• [WORK REQUIRED]: Return the run of lines below that opens with the line containing "focal_35mm: 30" and closes with the line containing "exposure_s: 1/100", keeping each one exact.

• [INPUT DATA]:

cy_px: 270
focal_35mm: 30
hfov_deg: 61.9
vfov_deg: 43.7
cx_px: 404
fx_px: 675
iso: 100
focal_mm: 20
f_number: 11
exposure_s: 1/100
==
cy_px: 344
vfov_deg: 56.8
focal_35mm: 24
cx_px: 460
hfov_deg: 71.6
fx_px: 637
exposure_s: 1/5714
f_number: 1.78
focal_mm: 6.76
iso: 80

• [EXERCISE SOLUTION]:
focal_35mm: 30
hfov_deg: 61.9
vfov_deg: 43.7
cx_px: 404
fx_px: 675
iso: 100
focal_mm: 20
f_number: 11
exposure_s: 1/100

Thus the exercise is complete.